Last week, a court was told banks had agreed the couple could walk away without paying any of the €1.2m debt owed against their north Dublin home.
Mr Ryan and former Miss Ireland winner Ms Flood were told they would also not have to pay the legal costs incurred by two banks while trying to repossess their family home at Mount Prospect Avenue in leafy Clontarf.
Speaking to the Irish Independent, Mr Ryan said the story "looks horrific" when you only had one side of it.
"It's just one side [you hear in court], it looks horrific ... it looks like we sat in a house for nine years looking for a free place to live, but we were paying interest all along until we were told not to," he said.
"We've got the threats and the hate mail and the hate messages and the Twitter pile-ons, but both sides of the story weren't told.
"I wasn't allowed speak, I wasn't in the court but, look, it is what it is."
Mr Ryan said the "real story is how a vulture fund buys a loan at a discount and sells it for three times the amount".
He said they tried to sell the house on three previous occasions but "the offers weren't high enough". "Different people have had the loan over a different period of time.
"We would have been gone in 2011, 2013 and 2016 only for they wanted the asset to appreciate, which it has massively. Now they walk off into the sunset with the money. I have no animosity towards them but this is the fourth time we've tried to sell the house.
"We had to pack our bags and take my pregnant wife out of the house every Saturday so people could view it the first time around but they weren't happy and wanted the asset to appreciate and we were told to remain in the house."
The couple gave the American-owned Tanager bank an undertaking they and their children would have vacated the property by July 9 next.
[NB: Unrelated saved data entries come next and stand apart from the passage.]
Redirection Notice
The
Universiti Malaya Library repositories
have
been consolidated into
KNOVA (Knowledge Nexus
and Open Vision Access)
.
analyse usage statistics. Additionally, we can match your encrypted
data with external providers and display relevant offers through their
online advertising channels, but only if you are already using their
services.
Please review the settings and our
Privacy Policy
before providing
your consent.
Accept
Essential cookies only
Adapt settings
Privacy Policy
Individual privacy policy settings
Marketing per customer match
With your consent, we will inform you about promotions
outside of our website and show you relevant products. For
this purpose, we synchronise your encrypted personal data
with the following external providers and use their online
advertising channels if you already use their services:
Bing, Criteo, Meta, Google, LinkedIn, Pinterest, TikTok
"We're looking around elsewhere. As soon as we have something else, we'll be out," he said. The businessman was critical of how they didn't get to give their version of events in the Circuit Civil Court.
The court was told Ms Flood and Mr Ryan, who had taken out a €1.1m mortgage with Bank of Scotland just before Christmas 2006, had consented to the court granting Tanager an order for possession against them.